University of Florida Homepage

Gunina_Anastasia

Hybrid OpenMP/MPI implementation of the EFMO method in GAMESS

Anastasia O. Gunina, Mark S. Gordon Ames
Laboratory of US DOE/Iowa State University, Ames, Iowa, USA

Steep computational scaling and significant memory requirements of conventional electronic structure methods both limit the size of systems that can be described and hinder transition towards exascale computing. One of the ways to overcome these problems is to use fragmentation approaches.

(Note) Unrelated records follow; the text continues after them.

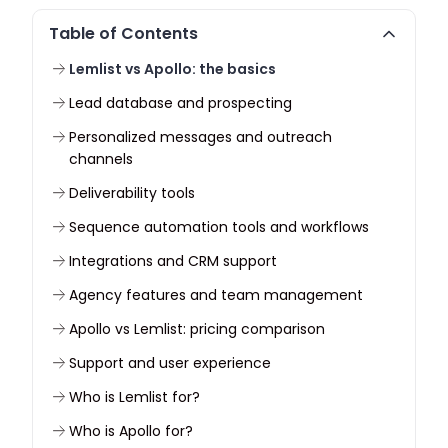
Table of Contents
Lemlist vs Apollo: the basics
Lead database and prospecting
Personalized messages and outreach
channels
Deliverability tools
Sequence automation tools and workflows
Integrations and CRM support
Agency features and team management
Apollo vs Lemlist: pricing comparison
Support and user experience
Who is Lemlist for?
Who is Apollo for?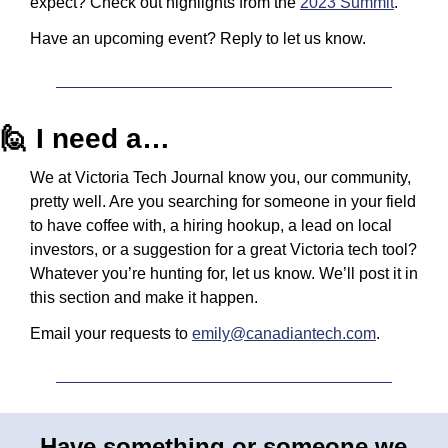
expect? Check out highlights from the 
2023 Summit
.
Have an upcoming event? Reply to let us know.
🙋
 I need a…
We at Victoria Tech Journal know you, our community, 
pretty well. Are you searching for someone in your field 
to have coffee with, a hiring hookup, a lead on local 
investors, or a suggestion for a great Victoria tech tool? 
Whatever you’re hunting for, let us know. We’ll post it in 
this section and make it happen.
Email your requests to 
emily@canadiantech.com
.
Have something or someone we 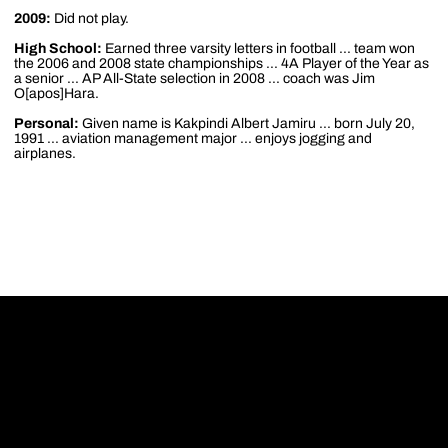
2009:
Did not play.
High School:
Earned three varsity letters in football ... team won
the 2006 and 2008 state championships ... 4A Player of the Year as
a senior ... AP All-State selection in 2008 ... coach was Jim
O[apos]Hara.
Personal:
Given name is Kakpindi Albert Jamiru ... born July 20,
1991 ... aviation management major ... enjoys jogging and
airplanes.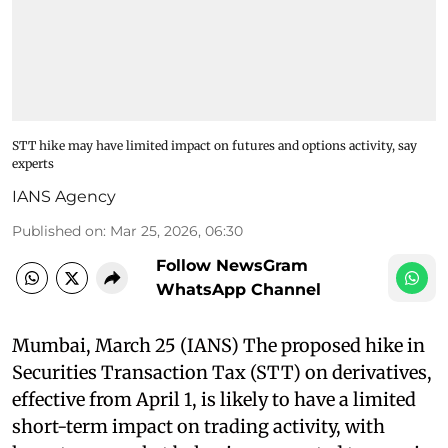
STT hike may have limited impact on futures and options activity, say
experts
IANS Agency
Published on
:
Mar 25, 2026, 06:30
Follow NewsGram
WhatsApp Channel
Mumbai, March 25 (IANS) The proposed hike in
Securities Transaction Tax (STT) on derivatives,
effective from April 1, is likely to have a limited
short-term impact on trading activity, with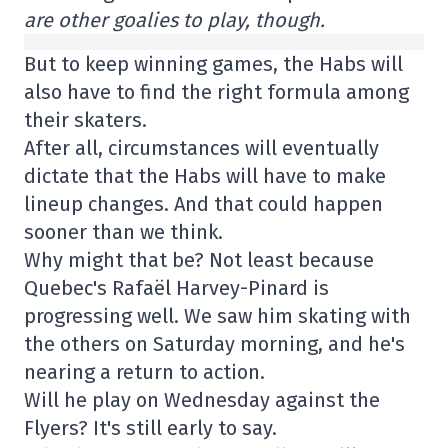
are other goalies to play, though.
But to keep winning games, the Habs will
also have to find the right formula among
their skaters.
After all, circumstances will eventually
dictate that the Habs will have to make
lineup changes. And that could happen
sooner than we think.
Why might that be? Not least because
Quebec's Rafaël Harvey-Pinard is
progressing well. We saw him skating with
the others on Saturday morning, and he's
nearing a return to action.
Will he play on Wednesday against the
Flyers? It's still early to say.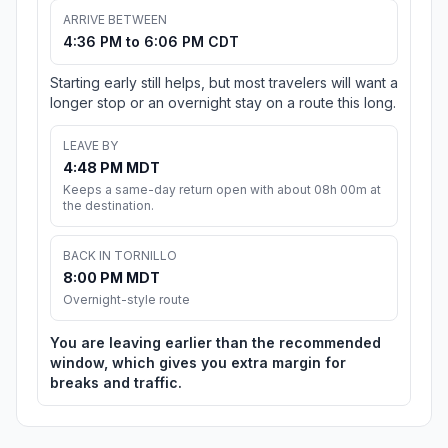
ARRIVE BETWEEN
4:36 PM to 6:06 PM CDT
Starting early still helps, but most travelers will want a
longer stop or an overnight stay on a route this long.
LEAVE BY
4:48 PM MDT
Keeps a same-day return open with about 08h 00m at
the destination.
BACK IN TORNILLO
8:00 PM MDT
Overnight-style route
You are leaving earlier than the recommended
window, which gives you extra margin for
breaks and traffic.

Our approach of choice is the Effective Fragment Molecular Orbital (EFMO) method, which is essentially a combination of the effective fragment potential (EFP) and fragment molecular orbital (FMO) methods: ab initio description is utilized for short-range interfragment interaction, below a selected Rcut, while longrange interactions as well as many-body polarization are described by EFP. For each fragment in its specific geometry, an EFMO calculation requires obtaining EFP parameters, which are generated by a MAKEFP run.

The current EFMO implementation in the GAMESS program package is, however, not optimized nor fully parallelized. As a fragmentation method, EFMO naturally allows the user to put different fragments onto different nodes, creating a need to parallelize within a node for an individual fragment. In this study, a major effort is related to OpenMP parallelization and optimizing the bottleneck MAKEFP step. The resulting performance is demonstrated using a ~1700-atoms piece of a mesoporous silica nanoparticle (MSN).